----- Trecho da página
Na vida real, profissionais da escrita, como jornalistas, publicitários, redatores, assessores, escritores, nunca entregam os textos para publicação sem antes passar por uma etapa de reelaboração e revisão. Essa etapa varia de redator para redator. E todos confiam no trabalho do copidesque e do revisor. Milton Hatoum declara que reescreveu o livro Dois irmãos 23 vezes antes de entregá-lo para a editora. E é preciso considerar que a editora tem um serviço de revisão, e o autor deve aprovar a forma final do texto, após uma última leitura.
Gabriel
García Márquez confessa, nos agradecimentos de O general em seu labirinto, que
submeteu os originais a vários leitores antes da publicação. E não há um
jornalista sequer, por mais experiente que seja, que encaminhe um texto para
ser publicado na primeira versão. Faz parte do processo da escrita rever,
reescrever, reelaborar, revisar. E, nessa etapa, é natural consultar
dicionários, gramáticas, enciclopédias e colegas, para tirar dúvidas, seja de
conteúdo, seja de convenções da escrita ou de estilo.
Isso
porque nossa língua oferece muitas dificuldades. Vamos focalizar aqui apenas
algumas delas. A grafia do som (s), citada na matéria de O Globo (18/3/2013,
página 3), por exemplo, é muito difícil. Há muitas possibilidades na língua: um
c: acento; dois ss: assunto; um s: ensaio; x: máximo, trouxe; sc: nascer; sç:
cresça; xc: exceção; ç: ação. Grafias concorrentes como x e ch, s e z também
estão entre as que oferecem mais insegurança na língua portuguesa para o
redator.
----------
----- Registros de dados
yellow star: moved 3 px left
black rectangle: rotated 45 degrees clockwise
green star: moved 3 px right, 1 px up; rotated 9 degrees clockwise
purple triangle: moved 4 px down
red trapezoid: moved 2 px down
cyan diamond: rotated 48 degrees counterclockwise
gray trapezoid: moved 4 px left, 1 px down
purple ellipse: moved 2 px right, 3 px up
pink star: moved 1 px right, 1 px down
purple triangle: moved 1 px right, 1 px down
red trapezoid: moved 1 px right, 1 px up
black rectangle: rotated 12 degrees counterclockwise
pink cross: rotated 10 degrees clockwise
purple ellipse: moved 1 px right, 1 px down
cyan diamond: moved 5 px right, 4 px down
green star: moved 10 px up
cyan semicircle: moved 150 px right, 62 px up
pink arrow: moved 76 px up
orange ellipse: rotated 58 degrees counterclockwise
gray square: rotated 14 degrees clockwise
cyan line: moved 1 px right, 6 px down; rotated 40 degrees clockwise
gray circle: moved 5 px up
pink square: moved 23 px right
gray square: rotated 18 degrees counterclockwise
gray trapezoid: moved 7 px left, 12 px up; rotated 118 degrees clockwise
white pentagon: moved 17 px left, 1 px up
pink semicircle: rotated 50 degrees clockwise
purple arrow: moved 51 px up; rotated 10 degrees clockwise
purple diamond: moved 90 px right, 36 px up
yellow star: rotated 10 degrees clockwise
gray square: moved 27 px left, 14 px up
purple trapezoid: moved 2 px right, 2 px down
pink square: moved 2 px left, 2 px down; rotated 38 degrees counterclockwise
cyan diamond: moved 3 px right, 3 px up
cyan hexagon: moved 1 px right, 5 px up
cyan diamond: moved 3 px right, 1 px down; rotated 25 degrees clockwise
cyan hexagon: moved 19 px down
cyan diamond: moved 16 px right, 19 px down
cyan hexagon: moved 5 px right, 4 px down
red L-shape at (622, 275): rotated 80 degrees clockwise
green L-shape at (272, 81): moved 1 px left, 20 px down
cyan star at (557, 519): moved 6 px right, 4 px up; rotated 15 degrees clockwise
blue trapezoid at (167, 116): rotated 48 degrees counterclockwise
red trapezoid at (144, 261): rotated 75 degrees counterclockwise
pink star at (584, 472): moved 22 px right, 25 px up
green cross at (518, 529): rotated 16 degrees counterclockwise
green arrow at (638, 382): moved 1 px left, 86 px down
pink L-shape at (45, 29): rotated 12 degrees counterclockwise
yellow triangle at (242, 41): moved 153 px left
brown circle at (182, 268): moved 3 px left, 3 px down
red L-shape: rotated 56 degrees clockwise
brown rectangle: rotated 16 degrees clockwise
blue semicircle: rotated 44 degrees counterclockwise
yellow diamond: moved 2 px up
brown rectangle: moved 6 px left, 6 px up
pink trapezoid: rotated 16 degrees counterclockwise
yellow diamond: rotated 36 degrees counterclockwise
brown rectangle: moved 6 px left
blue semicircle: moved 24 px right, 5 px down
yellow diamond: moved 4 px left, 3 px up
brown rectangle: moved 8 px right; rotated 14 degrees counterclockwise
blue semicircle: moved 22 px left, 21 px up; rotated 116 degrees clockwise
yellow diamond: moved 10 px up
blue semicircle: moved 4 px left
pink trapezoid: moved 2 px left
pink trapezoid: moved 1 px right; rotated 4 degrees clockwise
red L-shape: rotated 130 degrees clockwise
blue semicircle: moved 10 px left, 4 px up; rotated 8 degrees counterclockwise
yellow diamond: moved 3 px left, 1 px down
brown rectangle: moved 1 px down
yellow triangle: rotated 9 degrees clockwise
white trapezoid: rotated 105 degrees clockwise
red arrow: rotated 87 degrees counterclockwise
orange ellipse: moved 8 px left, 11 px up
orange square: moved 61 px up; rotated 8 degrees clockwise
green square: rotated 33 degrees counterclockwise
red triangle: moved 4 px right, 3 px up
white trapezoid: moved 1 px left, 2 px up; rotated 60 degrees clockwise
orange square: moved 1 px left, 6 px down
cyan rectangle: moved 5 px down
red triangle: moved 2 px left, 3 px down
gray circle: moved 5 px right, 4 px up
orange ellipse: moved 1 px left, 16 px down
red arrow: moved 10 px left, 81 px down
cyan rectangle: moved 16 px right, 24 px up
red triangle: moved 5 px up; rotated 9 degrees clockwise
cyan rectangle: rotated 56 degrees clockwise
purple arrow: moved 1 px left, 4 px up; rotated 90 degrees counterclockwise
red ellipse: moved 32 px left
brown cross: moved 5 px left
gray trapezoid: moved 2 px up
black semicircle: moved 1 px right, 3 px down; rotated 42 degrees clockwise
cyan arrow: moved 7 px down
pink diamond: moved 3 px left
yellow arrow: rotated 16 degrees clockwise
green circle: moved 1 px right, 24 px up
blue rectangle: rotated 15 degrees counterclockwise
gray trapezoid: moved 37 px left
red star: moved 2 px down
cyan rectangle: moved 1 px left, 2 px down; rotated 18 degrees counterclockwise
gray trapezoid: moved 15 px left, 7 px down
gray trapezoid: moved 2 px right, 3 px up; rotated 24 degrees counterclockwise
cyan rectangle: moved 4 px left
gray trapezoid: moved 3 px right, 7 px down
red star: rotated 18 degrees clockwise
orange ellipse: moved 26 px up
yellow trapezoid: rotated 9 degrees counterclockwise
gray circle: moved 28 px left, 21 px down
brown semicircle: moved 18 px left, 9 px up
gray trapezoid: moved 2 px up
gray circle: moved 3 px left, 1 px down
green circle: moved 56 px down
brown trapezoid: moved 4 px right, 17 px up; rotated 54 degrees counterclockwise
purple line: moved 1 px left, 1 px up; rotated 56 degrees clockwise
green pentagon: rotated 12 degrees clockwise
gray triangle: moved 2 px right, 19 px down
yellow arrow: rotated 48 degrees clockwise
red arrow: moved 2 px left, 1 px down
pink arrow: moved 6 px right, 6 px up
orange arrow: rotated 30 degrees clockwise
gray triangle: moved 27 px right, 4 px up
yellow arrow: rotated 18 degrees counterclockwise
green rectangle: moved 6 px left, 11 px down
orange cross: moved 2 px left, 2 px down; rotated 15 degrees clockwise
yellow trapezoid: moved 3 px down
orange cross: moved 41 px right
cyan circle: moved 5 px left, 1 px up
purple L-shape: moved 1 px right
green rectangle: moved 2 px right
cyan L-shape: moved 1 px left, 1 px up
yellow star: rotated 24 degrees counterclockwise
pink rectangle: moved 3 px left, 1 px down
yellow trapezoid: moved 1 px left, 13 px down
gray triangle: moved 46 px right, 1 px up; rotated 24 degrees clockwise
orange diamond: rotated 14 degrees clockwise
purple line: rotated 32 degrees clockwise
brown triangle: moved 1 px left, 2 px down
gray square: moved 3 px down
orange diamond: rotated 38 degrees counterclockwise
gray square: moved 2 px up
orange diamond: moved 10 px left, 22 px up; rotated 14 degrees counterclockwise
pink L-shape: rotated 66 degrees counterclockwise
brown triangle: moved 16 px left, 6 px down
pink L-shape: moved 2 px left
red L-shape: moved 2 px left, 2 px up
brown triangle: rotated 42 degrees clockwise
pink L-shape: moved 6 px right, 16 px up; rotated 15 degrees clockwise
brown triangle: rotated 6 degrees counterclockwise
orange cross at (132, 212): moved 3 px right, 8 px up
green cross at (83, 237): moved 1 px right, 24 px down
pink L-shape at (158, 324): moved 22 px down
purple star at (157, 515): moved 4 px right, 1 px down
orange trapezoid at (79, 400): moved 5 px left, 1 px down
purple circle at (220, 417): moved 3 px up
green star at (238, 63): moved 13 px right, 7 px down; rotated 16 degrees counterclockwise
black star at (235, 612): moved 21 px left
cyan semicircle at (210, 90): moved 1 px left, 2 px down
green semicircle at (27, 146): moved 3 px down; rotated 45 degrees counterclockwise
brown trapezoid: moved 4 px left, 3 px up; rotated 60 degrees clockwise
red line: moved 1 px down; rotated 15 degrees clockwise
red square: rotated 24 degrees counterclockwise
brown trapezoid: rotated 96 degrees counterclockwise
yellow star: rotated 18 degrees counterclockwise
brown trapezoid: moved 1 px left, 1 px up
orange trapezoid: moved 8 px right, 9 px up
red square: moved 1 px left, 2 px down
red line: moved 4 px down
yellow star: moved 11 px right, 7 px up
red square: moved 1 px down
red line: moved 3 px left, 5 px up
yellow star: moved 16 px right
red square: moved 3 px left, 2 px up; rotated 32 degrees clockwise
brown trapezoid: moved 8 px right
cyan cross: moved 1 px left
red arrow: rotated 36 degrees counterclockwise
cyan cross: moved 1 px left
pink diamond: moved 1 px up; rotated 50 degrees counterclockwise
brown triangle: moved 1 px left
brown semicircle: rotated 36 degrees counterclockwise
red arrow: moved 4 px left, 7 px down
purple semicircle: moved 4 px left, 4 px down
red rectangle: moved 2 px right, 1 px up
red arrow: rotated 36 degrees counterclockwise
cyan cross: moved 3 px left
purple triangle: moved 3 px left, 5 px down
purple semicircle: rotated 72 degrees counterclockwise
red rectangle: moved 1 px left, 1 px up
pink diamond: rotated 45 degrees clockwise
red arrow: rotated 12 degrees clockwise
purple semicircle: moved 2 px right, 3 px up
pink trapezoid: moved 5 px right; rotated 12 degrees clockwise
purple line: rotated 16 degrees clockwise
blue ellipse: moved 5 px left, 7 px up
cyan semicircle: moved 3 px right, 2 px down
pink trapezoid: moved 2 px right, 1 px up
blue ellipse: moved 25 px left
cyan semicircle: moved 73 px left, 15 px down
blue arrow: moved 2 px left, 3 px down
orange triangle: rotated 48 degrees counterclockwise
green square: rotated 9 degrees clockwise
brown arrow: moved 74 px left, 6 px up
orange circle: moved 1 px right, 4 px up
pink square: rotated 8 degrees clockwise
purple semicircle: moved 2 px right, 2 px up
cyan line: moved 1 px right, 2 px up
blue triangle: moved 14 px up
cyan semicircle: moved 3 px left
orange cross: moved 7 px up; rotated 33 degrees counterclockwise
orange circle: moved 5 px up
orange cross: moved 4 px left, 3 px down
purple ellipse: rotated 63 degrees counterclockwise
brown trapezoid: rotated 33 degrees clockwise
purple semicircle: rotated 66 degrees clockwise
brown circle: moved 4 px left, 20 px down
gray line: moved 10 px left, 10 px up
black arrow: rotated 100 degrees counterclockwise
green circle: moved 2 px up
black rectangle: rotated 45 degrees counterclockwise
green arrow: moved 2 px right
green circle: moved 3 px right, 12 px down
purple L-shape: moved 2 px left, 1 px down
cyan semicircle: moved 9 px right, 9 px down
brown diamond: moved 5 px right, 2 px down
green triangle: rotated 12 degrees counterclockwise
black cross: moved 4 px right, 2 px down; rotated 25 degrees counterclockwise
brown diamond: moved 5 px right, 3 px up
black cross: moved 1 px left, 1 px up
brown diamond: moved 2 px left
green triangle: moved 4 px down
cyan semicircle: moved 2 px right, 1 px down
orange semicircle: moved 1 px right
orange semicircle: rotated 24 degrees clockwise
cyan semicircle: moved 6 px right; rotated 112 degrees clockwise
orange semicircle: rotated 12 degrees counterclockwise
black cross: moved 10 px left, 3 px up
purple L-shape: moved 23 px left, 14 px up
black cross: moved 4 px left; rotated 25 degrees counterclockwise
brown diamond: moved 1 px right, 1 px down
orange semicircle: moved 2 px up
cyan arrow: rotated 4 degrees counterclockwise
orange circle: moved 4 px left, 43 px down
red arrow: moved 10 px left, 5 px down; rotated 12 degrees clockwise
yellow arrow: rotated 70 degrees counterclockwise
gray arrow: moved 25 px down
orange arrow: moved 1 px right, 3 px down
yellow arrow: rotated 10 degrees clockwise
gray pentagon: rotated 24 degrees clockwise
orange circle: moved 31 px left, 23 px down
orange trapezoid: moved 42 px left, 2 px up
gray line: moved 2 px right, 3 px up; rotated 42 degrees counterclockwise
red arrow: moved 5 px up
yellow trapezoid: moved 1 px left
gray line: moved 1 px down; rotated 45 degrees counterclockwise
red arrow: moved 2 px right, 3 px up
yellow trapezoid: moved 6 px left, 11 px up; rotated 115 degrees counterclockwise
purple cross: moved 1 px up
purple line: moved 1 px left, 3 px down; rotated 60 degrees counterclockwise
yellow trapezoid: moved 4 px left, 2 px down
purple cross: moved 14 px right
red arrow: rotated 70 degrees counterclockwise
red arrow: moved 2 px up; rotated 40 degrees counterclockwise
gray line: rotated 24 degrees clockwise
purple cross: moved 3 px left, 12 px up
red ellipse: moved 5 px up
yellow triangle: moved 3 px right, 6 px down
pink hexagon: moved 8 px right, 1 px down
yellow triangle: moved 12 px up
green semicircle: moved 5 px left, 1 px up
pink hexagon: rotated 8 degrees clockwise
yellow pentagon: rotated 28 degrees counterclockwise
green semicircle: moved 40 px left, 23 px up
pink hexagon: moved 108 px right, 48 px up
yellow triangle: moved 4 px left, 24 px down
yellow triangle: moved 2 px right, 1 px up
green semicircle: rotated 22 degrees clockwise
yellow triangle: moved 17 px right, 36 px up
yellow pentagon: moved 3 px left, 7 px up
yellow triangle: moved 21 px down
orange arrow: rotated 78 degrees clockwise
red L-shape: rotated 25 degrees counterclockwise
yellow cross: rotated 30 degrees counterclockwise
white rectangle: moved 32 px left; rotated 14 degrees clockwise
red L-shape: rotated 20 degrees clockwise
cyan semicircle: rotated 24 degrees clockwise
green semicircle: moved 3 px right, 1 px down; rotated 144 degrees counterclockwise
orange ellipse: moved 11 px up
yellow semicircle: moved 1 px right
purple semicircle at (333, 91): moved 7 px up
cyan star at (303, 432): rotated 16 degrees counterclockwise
----------
_Tarefas a realizar:_
[1] Segundo o texto sobre a revisão da escrita, quantas vezes Milton Hatoum reescreveu o livro Dois irmãos antes de entregá-lo à editora?
[2] Resuma em duas frases o texto sobre a revisão da escrita.
[3] Escreva a continuação do texto sobre a revisão da escrita a partir da última frase apresentada.

_Respostas por tarefa:_
[1] Ele o reescreveu 23 vezes.

[2] Profissionais da escrita nunca entregam um texto para publicação sem antes reelaborá-lo e revisá-lo, como mostram Milton Hatoum, que reescreveu Dois irmãos 23 vezes, e García Márquez, que submeteu os originais a vários leitores. Nessa etapa é natural consultar dicionários, gramáticas e colegas, porque a língua portuguesa oferece muitas dificuldades, como as várias grafias do som (s) e grafias concorrentes como x e ch, s e z.

[3]
E não há
uma regra produtiva que resolva todas as dúvidas. Portanto, para memorizar a
grafia convencional desses sons em cada um dos seus contextos, é necessário ter
muita convivência com a língua escrita, muita leitura. Carregamos, nós todos,
escritores, professores, jornalistas, incertezas pela vida afora. E, vez por
outra, precisamos consultar o dicionário para tirar dúvidas da escrita de
palavras de uso corriqueiro.
O
candidato do Enem está numa situação especial: sob pressão psicológica e de
tempo; sem autorização para consultar dicionários, gramáticas ou colegas; sem
tempo e sem calma para várias revisões. Essas condições de produção impedem que
o texto alcance o mesmo sucesso daqueles elaborados na vida real, que obedecem
a um processo natural de consultas e revisões.
Por isso,
a banca é orientada a ser mais concessiva e desconsiderar alguns desvios quando
o texto é muito bem estruturado; demonstra entendimento adequado do enunciado;
desenvolve o tema de forma consistente; apresenta e organiza informações,
fatos, opiniões e argumentos de maneira coerente e coesa; obedece às exigências
do gênero dissertativo-argumentativo e indica uma intervenção para solução do
problema focalizado, respeitando os direitos humanos.
Todos
esses elementos da versão avaliada indicam que, se houvesse uma segunda
oportunidade de reescrita do texto, ele chegaria facilmente a ser um texto
muito satisfatório para o nível de desenvolvimento da linguagem escrita
esperado para alunos do ensino médio. Desvios de grafia, acentuação e
concordância são evidentes e podem ser facilmente corrigidos numa revisão
cuidadosa. Problemas estruturais de pensamento e de organização das ideias são
muito mais complicados, exigem a reelaboração de períodos, a reorganização de
trechos inteiros, a substituição de segmentos, a eliminação de termos, a
reordenação de parágrafos.
É preciso
lembrar também que a banca trabalha com cinco níveis para atribuir a nota, e
não há nesses níveis divisões em décimos, centésimos ou milésimos. Assim, a
apenação não individualiza o desvio, mas considera o resultado geral do texto.
Além de todas essas observações, caso a banca não considerasse as condições de
produção dos textos do Enem, e se comportasse de forma rigorosa ao extremo,
provavelmente nenhuma vez fosse concedida a nota máxima.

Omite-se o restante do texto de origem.